**TASK DIRECTIONS**. The records below must be output exactly, with no images carried over.

------ DATA TO PROCESS

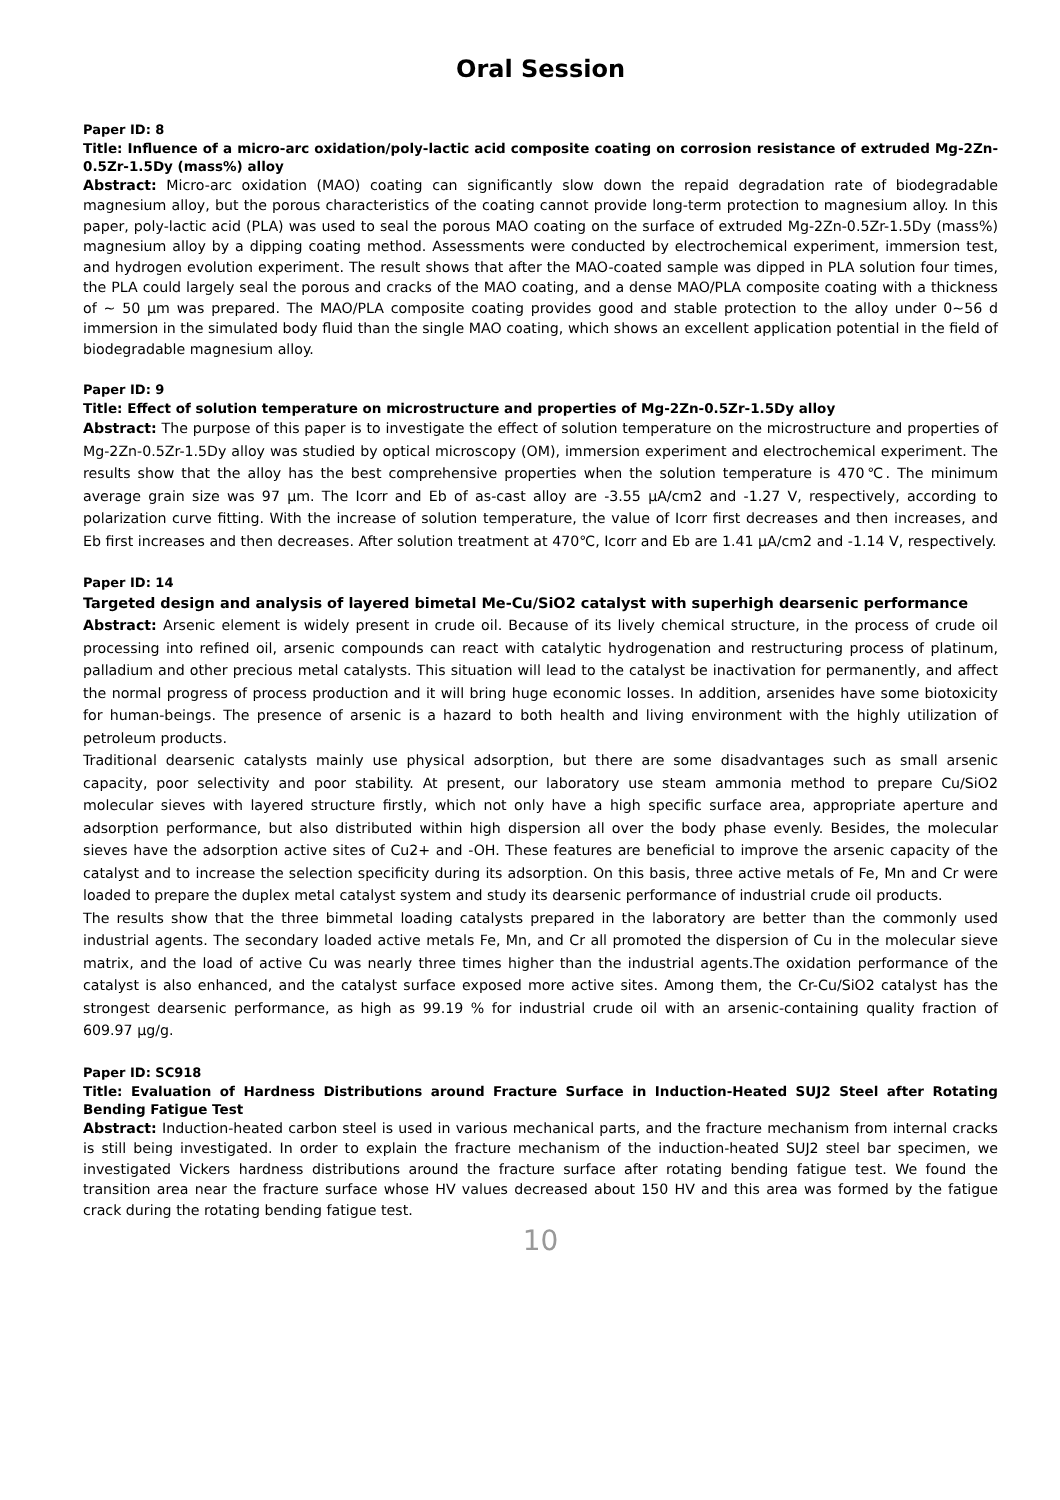Oral Session
Paper ID: 8
Title: Influence of a micro-arc oxidation/poly-lactic acid composite coating on corrosion resistance of extruded Mg-2Zn-0.5Zr-1.5Dy (mass%) alloy
Abstract: Micro-arc oxidation (MAO) coating can significantly slow down the repaid degradation rate of biodegradable magnesium alloy, but the porous characteristics of the coating cannot provide long-term protection to magnesium alloy. In this paper, poly-lactic acid (PLA) was used to seal the porous MAO coating on the surface of extruded Mg-2Zn-0.5Zr-1.5Dy (mass%) magnesium alloy by a dipping coating method. Assessments were conducted by electrochemical experiment, immersion test, and hydrogen evolution experiment. The result shows that after the MAO-coated sample was dipped in PLA solution four times, the PLA could largely seal the porous and cracks of the MAO coating, and a dense MAO/PLA composite coating with a thickness of ~ 50 μm was prepared. The MAO/PLA composite coating provides good and stable protection to the alloy under 0~56 d immersion in the simulated body fluid than the single MAO coating, which shows an excellent application potential in the field of biodegradable magnesium alloy.
Paper ID: 9
Title: Effect of solution temperature on microstructure and properties of Mg-2Zn-0.5Zr-1.5Dy alloy
Abstract: The purpose of this paper is to investigate the effect of solution temperature on the microstructure and properties of Mg-2Zn-0.5Zr-1.5Dy alloy was studied by optical microscopy (OM), immersion experiment and electrochemical experiment. The results show that the alloy has the best comprehensive properties when the solution temperature is 470℃. The minimum average grain size was 97 μm. The Icorr and Eb of as-cast alloy are -3.55 μA/cm2 and -1.27 V, respectively, according to polarization curve fitting. With the increase of solution temperature, the value of Icorr first decreases and then increases, and Eb first increases and then decreases. After solution treatment at 470℃, Icorr and Eb are 1.41 μA/cm2 and -1.14 V, respectively.
Paper ID: 14
Targeted design and analysis of layered bimetal Me-Cu/SiO2 catalyst with superhigh dearsenic performance
Abstract: Arsenic element is widely present in crude oil. Because of its lively chemical structure, in the process of crude oil processing into refined oil, arsenic compounds can react with catalytic hydrogenation and restructuring process of platinum, palladium and other precious metal catalysts. This situation will lead to the catalyst be inactivation for permanently, and affect the normal progress of process production and it will bring huge economic losses. In addition, arsenides have some biotoxicity for human-beings. The presence of arsenic is a hazard to both health and living environment with the highly utilization of petroleum products.
Traditional dearsenic catalysts mainly use physical adsorption, but there are some disadvantages such as small arsenic capacity, poor selectivity and poor stability. At present, our laboratory use steam ammonia method to prepare Cu/SiO2 molecular sieves with layered structure firstly, which not only have a high specific surface area, appropriate aperture and adsorption performance, but also distributed within high dispersion all over the body phase evenly. Besides, the molecular sieves have the adsorption active sites of Cu2+ and -OH. These features are beneficial to improve the arsenic capacity of the catalyst and to increase the selection specificity during its adsorption. On this basis, three active metals of Fe, Mn and Cr were loaded to prepare the duplex metal catalyst system and study its dearsenic performance of industrial crude oil products.
The results show that the three bimmetal loading catalysts prepared in the laboratory are better than the commonly used industrial agents. The secondary loaded active metals Fe, Mn, and Cr all promoted the dispersion of Cu in the molecular sieve matrix, and the load of active Cu was nearly three times higher than the industrial agents.The oxidation performance of the catalyst is also enhanced, and the catalyst surface exposed more active sites. Among them, the Cr-Cu/SiO2 catalyst has the strongest dearsenic performance, as high as 99.19 % for industrial crude oil with an arsenic-containing quality fraction of 609.97 μg/g.
Paper ID: SC918
Title: Evaluation of Hardness Distributions around Fracture Surface in Induction-Heated SUJ2 Steel after Rotating Bending Fatigue Test
Abstract: Induction-heated carbon steel is used in various mechanical parts, and the fracture mechanism from internal cracks is still being investigated. In order to explain the fracture mechanism of the induction-heated SUJ2 steel bar specimen, we investigated Vickers hardness distributions around the fracture surface after rotating bending fatigue test. We found the transition area near the fracture surface whose HV values decreased about 150 HV and this area was formed by the fatigue crack during the rotating bending fatigue test.
10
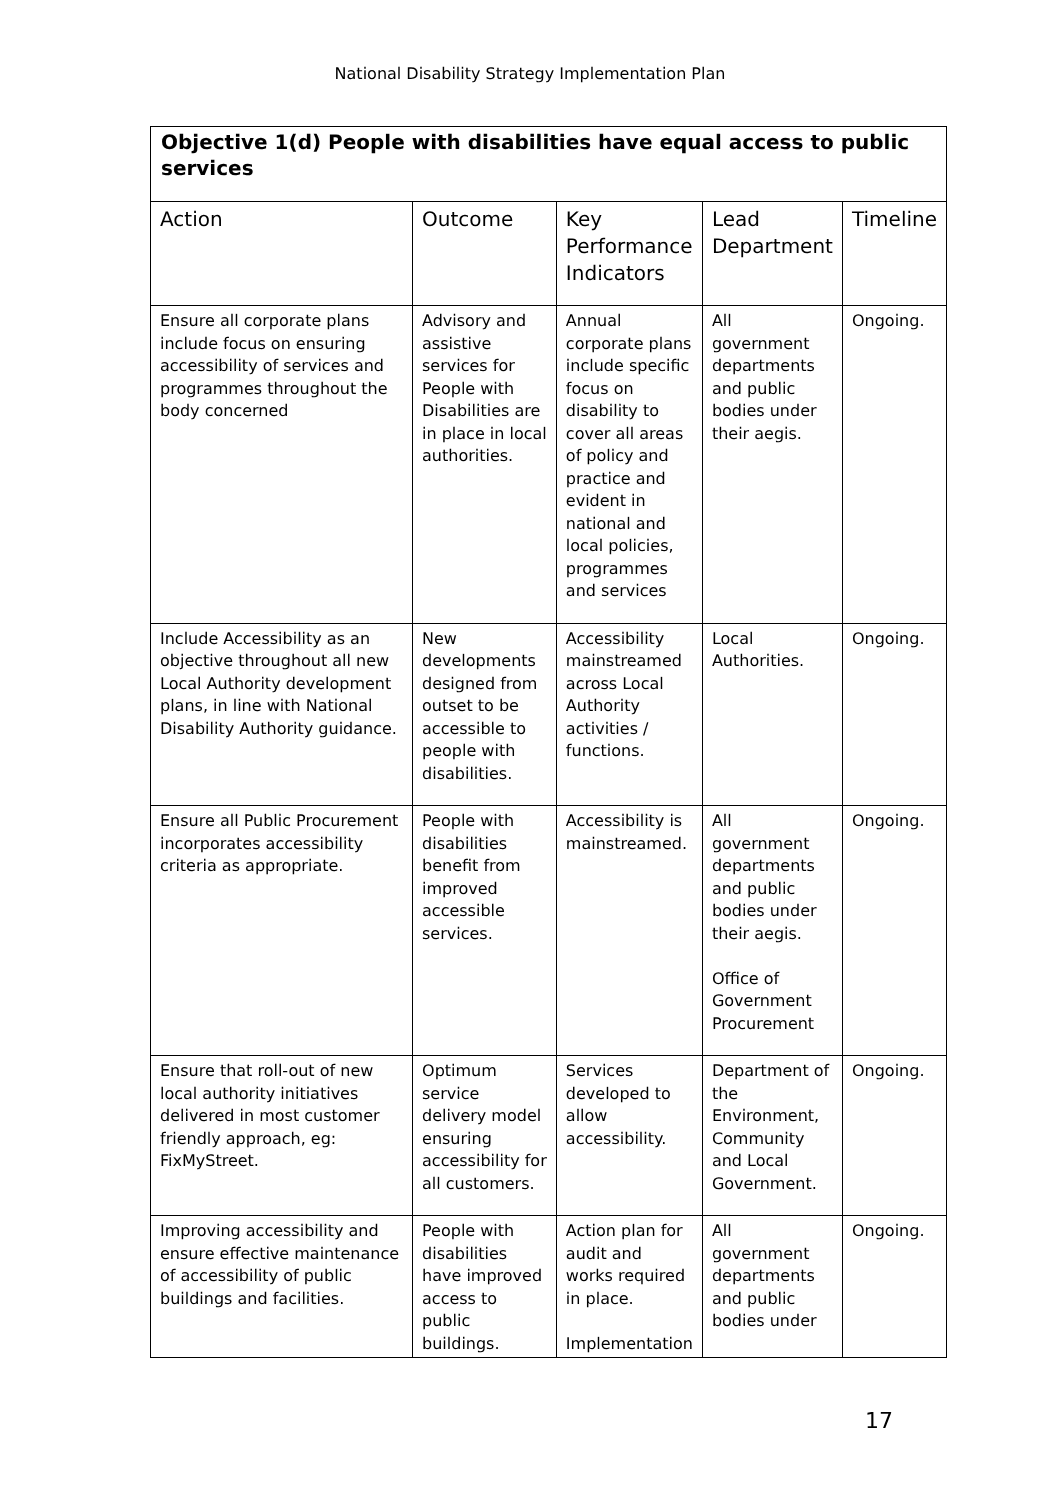National Disability Strategy Implementation Plan
| Objective 1(d) People with disabilities have equal access to public services | | | | |
| Action | Outcome | Key Performance Indicators | Lead Department | Timeline |
| Ensure all corporate plans include focus on ensuring accessibility of services and programmes throughout the body concerned | Advisory and assistive services for People with Disabilities are in place in local authorities. | Annual corporate plans include specific focus on disability to cover all areas of policy and practice and evident in national and local policies, programmes and services | All government departments and public bodies under their aegis. | Ongoing. |
| Include Accessibility as an objective throughout all new Local Authority development plans, in line with National Disability Authority guidance. | New developments designed from outset to be accessible to people with disabilities. | Accessibility mainstreamed across Local Authority activities / functions. | Local Authorities. | Ongoing. |
| Ensure all Public Procurement incorporates accessibility criteria as appropriate. | People with disabilities benefit from improved accessible services. | Accessibility is mainstreamed. | All government departments and public bodies under their aegis. Office of Government Procurement | Ongoing. |
| Ensure that roll-out of new local authority initiatives delivered in most customer friendly approach, eg: FixMyStreet. | Optimum service delivery model ensuring accessibility for all customers. | Services developed to allow accessibility. | Department of the Environment, Community and Local Government. | Ongoing. |
| Improving accessibility and ensure effective maintenance of accessibility of public buildings and facilities. | People with disabilities have improved access to public buildings. | Action plan for audit and works required in place. Implementation | All government departments and public bodies under | Ongoing. |
17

------------

**FINISHED EXERCISE**.
Oral Session
Paper ID: 8
Title: Influence of a micro-arc oxidation/poly-lactic acid composite coating on corrosion resistance of extruded Mg-2Zn-0.5Zr-1.5Dy (mass%) alloy
Abstract: Micro-arc oxidation (MAO) coating can significantly slow down the repaid degradation rate of biodegradable magnesium alloy, but the porous characteristics of the coating cannot provide long-term protection to magnesium alloy. In this paper, poly-lactic acid (PLA) was used to seal the porous MAO coating on the surface of extruded Mg-2Zn-0.5Zr-1.5Dy (mass%) magnesium alloy by a dipping coating method. Assessments were conducted by electrochemical experiment, immersion test, and hydrogen evolution experiment. The result shows that after the MAO-coated sample was dipped in PLA solution four times, the PLA could largely seal the porous and cracks of the MAO coating, and a dense MAO/PLA composite coating with a thickness of ~ 50 μm was prepared. The MAO/PLA composite coating provides good and stable protection to the alloy under 0~56 d immersion in the simulated body fluid than the single MAO coating, which shows an excellent application potential in the field of biodegradable magnesium alloy.
Paper ID: 9
Title: Effect of solution temperature on microstructure and properties of Mg-2Zn-0.5Zr-1.5Dy alloy
Abstract: The purpose of this paper is to investigate the effect of solution temperature on the microstructure and properties of Mg-2Zn-0.5Zr-1.5Dy alloy was studied by optical microscopy (OM), immersion experiment and electrochemical experiment. The results show that the alloy has the best comprehensive properties when the solution temperature is 470℃. The minimum average grain size was 97 μm. The Icorr and Eb of as-cast alloy are -3.55 μA/cm2 and -1.27 V, respectively, according to polarization curve fitting. With the increase of solution temperature, the value of Icorr first decreases and then increases, and Eb first increases and then decreases. After solution treatment at 470℃, Icorr and Eb are 1.41 μA/cm2 and -1.14 V, respectively.
Paper ID: 14
Targeted design and analysis of layered bimetal Me-Cu/SiO2 catalyst with superhigh dearsenic performance
Abstract: Arsenic element is widely present in crude oil. Because of its lively chemical structure, in the process of crude oil processing into refined oil, arsenic compounds can react with catalytic hydrogenation and restructuring process of platinum, palladium and other precious metal catalysts. This situation will lead to the catalyst be inactivation for permanently, and affect the normal progress of process production and it will bring huge economic losses. In addition, arsenides have some biotoxicity for human-beings. The presence of arsenic is a hazard to both health and living environment with the highly utilization of petroleum products.
Traditional dearsenic catalysts mainly use physical adsorption, but there are some disadvantages such as small arsenic capacity, poor selectivity and poor stability. At present, our laboratory use steam ammonia method to prepare Cu/SiO2 molecular sieves with layered structure firstly, which not only have a high specific surface area, appropriate aperture and adsorption performance, but also distributed within high dispersion all over the body phase evenly. Besides, the molecular sieves have the adsorption active sites of Cu2+ and -OH. These features are beneficial to improve the arsenic capacity of the catalyst and to increase the selection specificity during its adsorption. On this basis, three active metals of Fe, Mn and Cr were loaded to prepare the duplex metal catalyst system and study its dearsenic performance of industrial crude oil products.
The results show that the three bimmetal loading catalysts prepared in the laboratory are better than the commonly used industrial agents. The secondary loaded active metals Fe, Mn, and Cr all promoted the dispersion of Cu in the molecular sieve matrix, and the load of active Cu was nearly three times higher than the industrial agents.The oxidation performance of the catalyst is also enhanced, and the catalyst surface exposed more active sites. Among them, the Cr-Cu/SiO2 catalyst has the strongest dearsenic performance, as high as 99.19 % for industrial crude oil with an arsenic-containing quality fraction of 609.97 μg/g.
Paper ID: SC918
Title: Evaluation of Hardness Distributions around Fracture Surface in Induction-Heated SUJ2 Steel after Rotating Bending Fatigue Test
Abstract: Induction-heated carbon steel is used in various mechanical parts, and the fracture mechanism from internal cracks is still being investigated. In order to explain the fracture mechanism of the induction-heated SUJ2 steel bar specimen, we investigated Vickers hardness distributions around the fracture surface after rotating bending fatigue test. We found the transition area near the fracture surface whose HV values decreased about 150 HV and this area was formed by the fatigue crack during the rotating bending fatigue test.
10
National Disability Strategy Implementation Plan
| Objective 1(d) People with disabilities have equal access to public services | | | | |
| Action | Outcome | Key Performance Indicators | Lead Department | Timeline |
| Ensure all corporate plans include focus on ensuring accessibility of services and programmes throughout the body concerned | Advisory and assistive services for People with Disabilities are in place in local authorities. | Annual corporate plans include specific focus on disability to cover all areas of policy and practice and evident in national and local policies, programmes and services | All government departments and public bodies under their aegis. | Ongoing. |
| Include Accessibility as an objective throughout all new Local Authority development plans, in line with National Disability Authority guidance. | New developments designed from outset to be accessible to people with disabilities. | Accessibility mainstreamed across Local Authority activities / functions. | Local Authorities. | Ongoing. |
| Ensure all Public Procurement incorporates accessibility criteria as appropriate. | People with disabilities benefit from improved accessible services. | Accessibility is mainstreamed. | All government departments and public bodies under their aegis. Office of Government Procurement | Ongoing. |
| Ensure that roll-out of new local authority initiatives delivered in most customer friendly approach, eg: FixMyStreet. | Optimum service delivery model ensuring accessibility for all customers. | Services developed to allow accessibility. | Department of the Environment, Community and Local Government. | Ongoing. |
| Improving accessibility and ensure effective maintenance of accessibility of public buildings and facilities. | People with disabilities have improved access to public buildings. | Action plan for audit and works required in place. Implementation | All government departments and public bodies under | Ongoing. |
17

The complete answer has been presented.